Supportive but not enabling behavior while also making you feel good about yourself and feeling supported.
Tips for Single Individuals in Recovery
Being single and in recovery is the ideal situation because it offers every opportunity to focus on your recovery and everything that it entails.
Focus on self-improvement and personal goals. This is critical during the early stages of recovery. When you stay focused on these things, you make it much easier to avoid directing all your energy to starting a relationship.
Establish a solid support network outside of romantic relationships. Stay connected with the friends and family who support your recovery.
Engage in new hobbies and group activities to meet like-minded individuals. Take the time to join other groups, whether sports or other activities.
Embrace the role of therapy and support groups in building healthy relationship skills; 12-step meetings can help with this.
Advice for Those Already in a Relationship
Being in a relationship after drug rehab and maintaining a healthy relationship takes work. Yet, focusing on taking it slow, putting your recovery first, practicing self-care, being honest, and good communication is good.
It’s also essential to navigate the existing relationship dynamics during recovery. For example, if you are still in a relationship, such as a marriage, part of your treatment should involve working on this relationship.

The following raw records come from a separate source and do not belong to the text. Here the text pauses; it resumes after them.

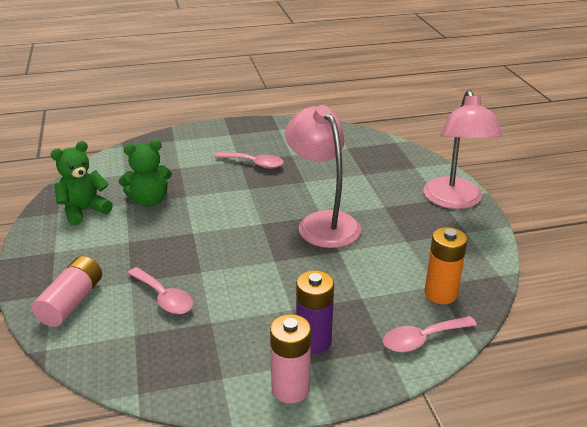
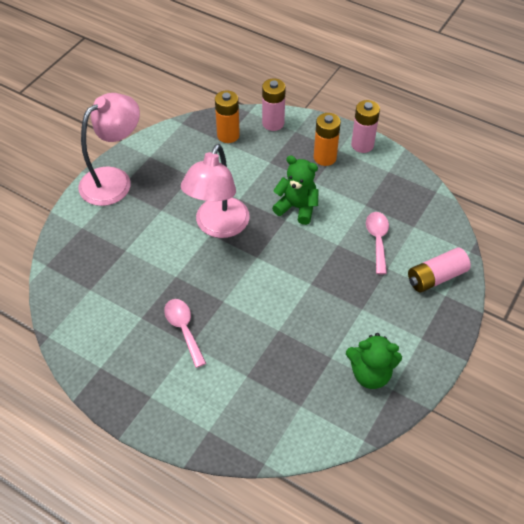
camera: 135 degrees left, 20 degrees up
green teddy bear [119,140,172,207] -> green teddy bear moved to [272,155,319,225]
purple battery [296,270,334,354] -> orange battery [314,113,341,166]
pink spoon [383,316,477,352] -> pink battery [262,79,286,131]

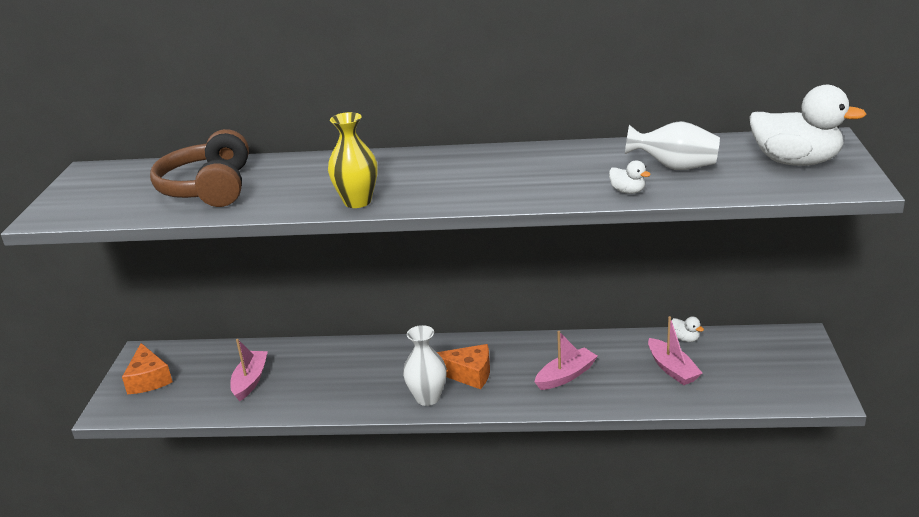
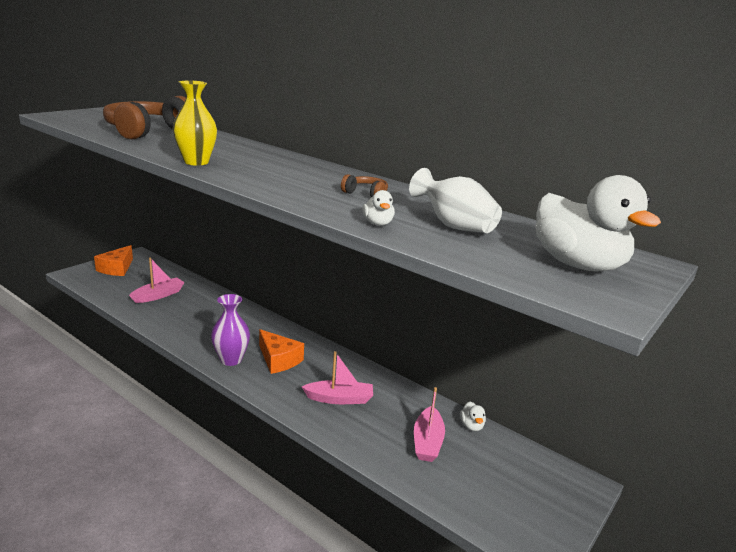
camera: 30 degrees right, 5 degrees down
white vase [403,325,447,406] -> purple vase [211,294,250,366]
none -> brown headphones [341,174,388,197]

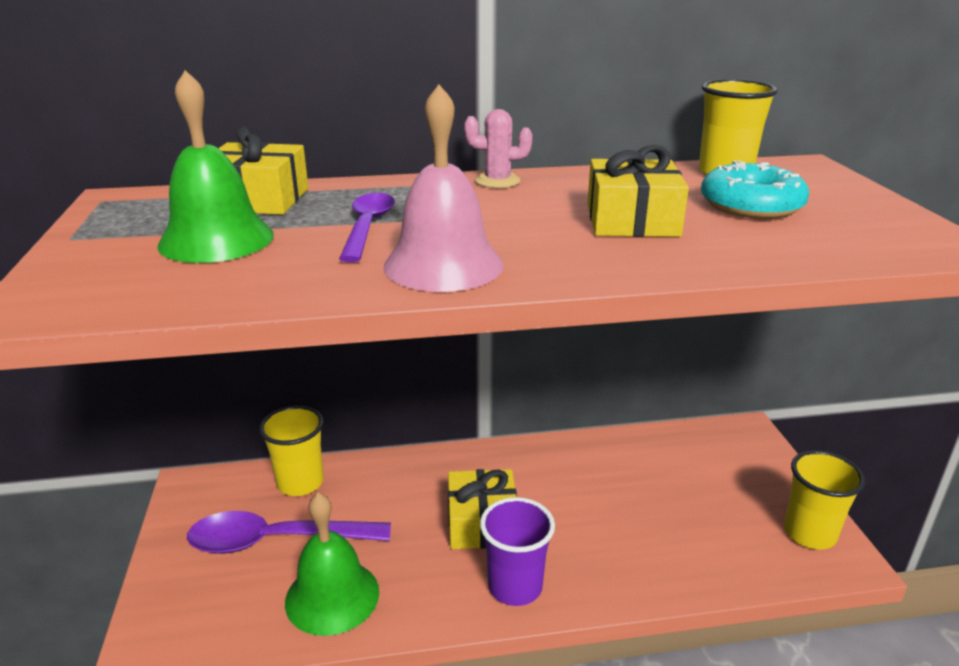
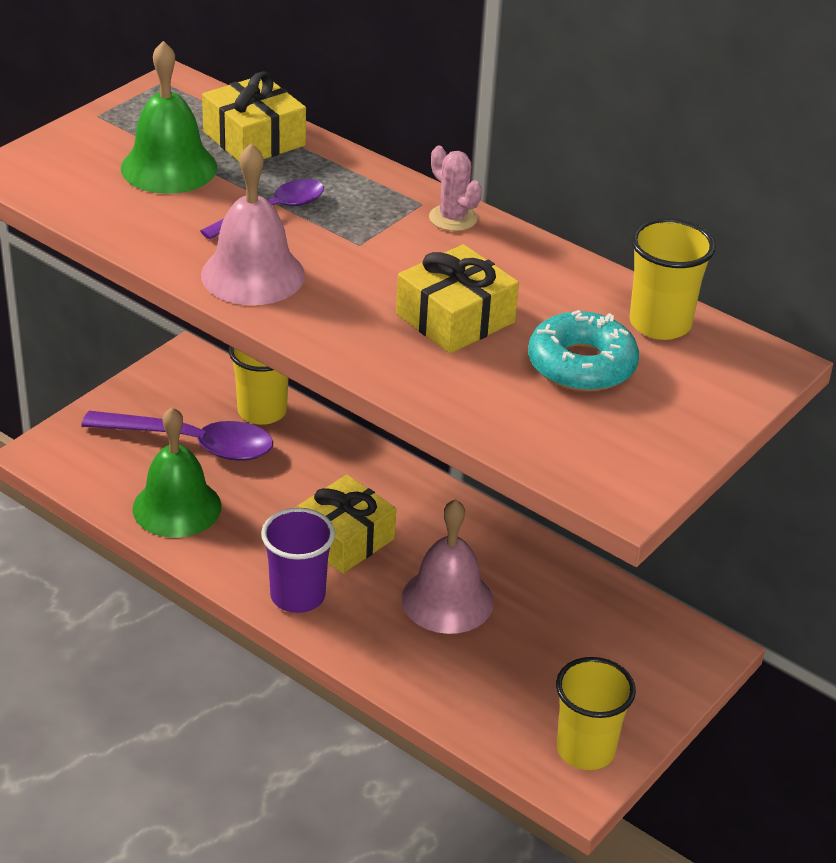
camera: 45 degrees right, 10 degrees up
purple spoon [187,511,391,554] -> purple spoon turned 150 degrees clockwise [81,411,273,461]
none -> pink bell [401,499,494,634]

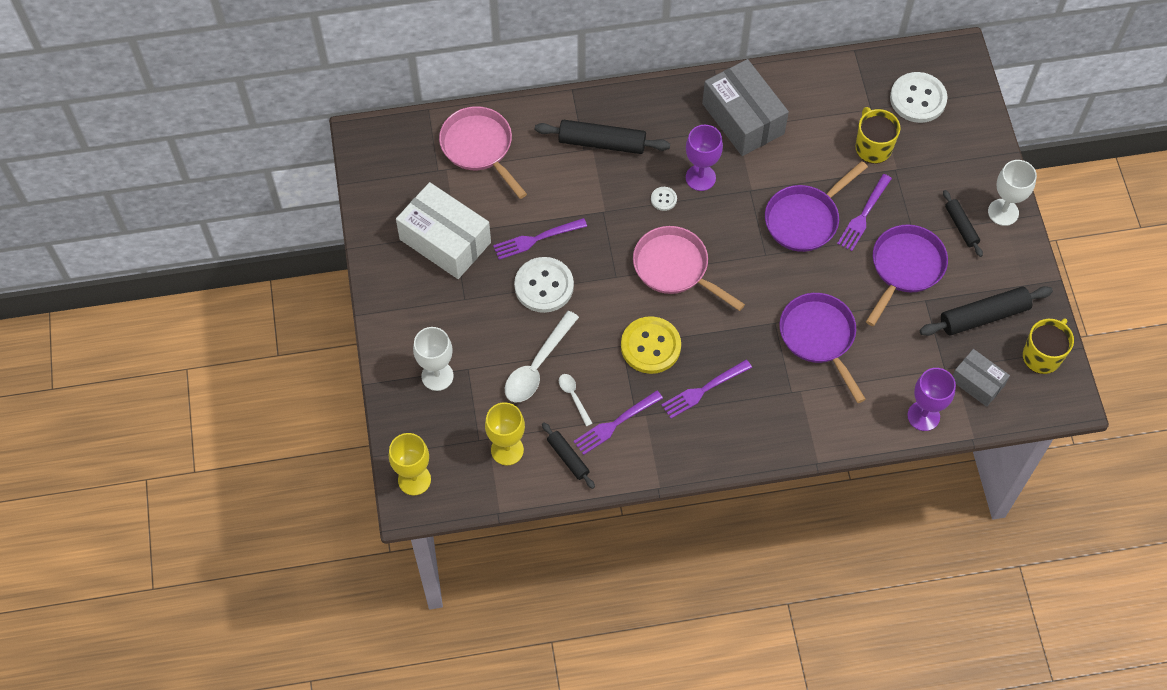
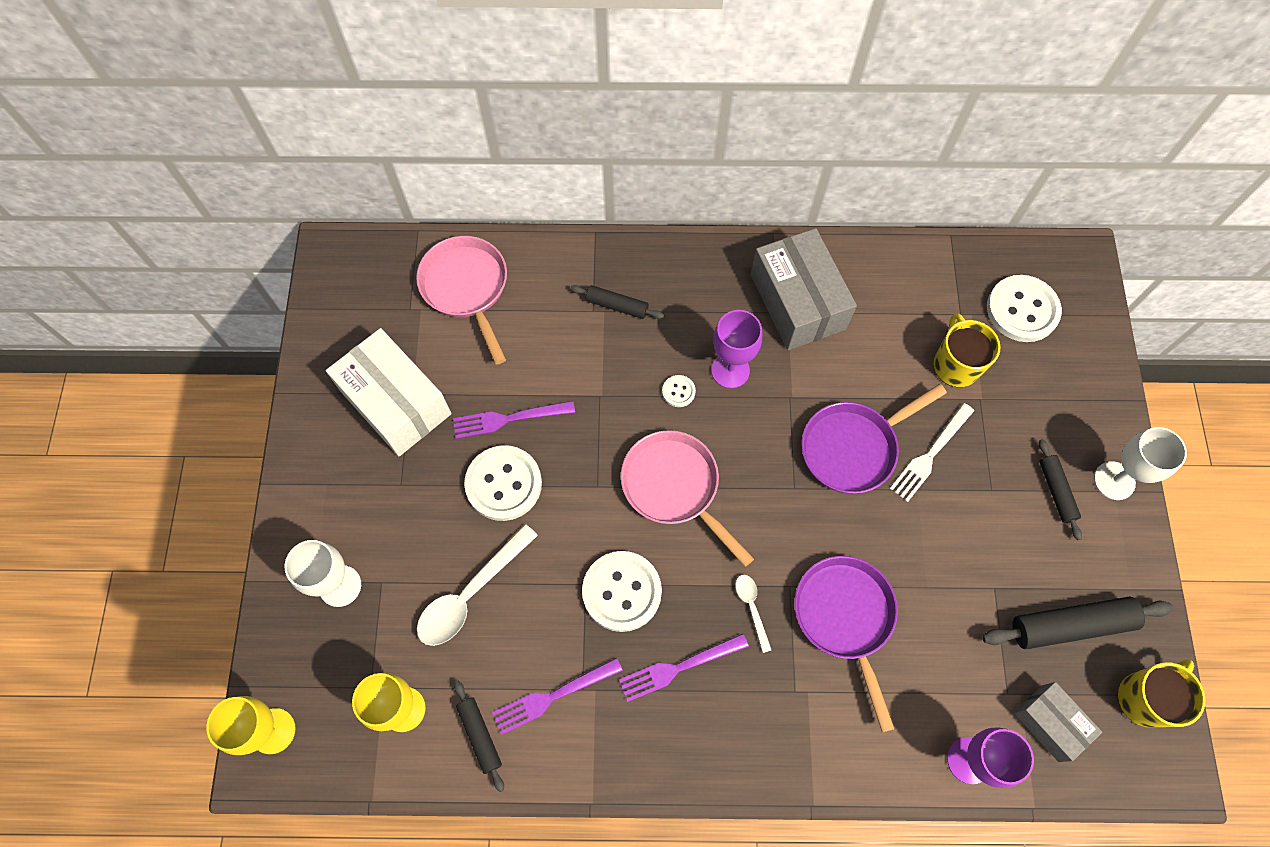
camera: 10 degrees right, 5 degrees up
black rolling pin [535,120,670,154] -> black rolling pin [570,285,664,319], size x0.58
white spoon [559,374,593,426] -> white spoon moved to [735,575,772,653]
yellow button [621,316,681,374] -> white button [582,551,662,632]
purple fork [837,174,892,251] -> white fork [890,403,974,502]
purple pan [866,225,948,326] -> none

Setting boundaries and maintaining individuality is also vital; this also includes not enabling and seeking help when needed. For example, seeking couples therapy or joint counseling is valuable during recovery. Finally, this also involves developing a relapse prevention plan together.
There are risks and rewards to having romantic relationships while in recovery, generally more risks. Yet, there are more rewards to having strong, supportive friendships and people around you who support your recovery.
Anyone in recovery from addiction should ideally prioritize their recovery and personal growth. It is a marathon, not a sprint; everything happens in time. While finding love is fulfilling and can play an important role in personal development, it does not work unless you have achieved the growth you need as an individual.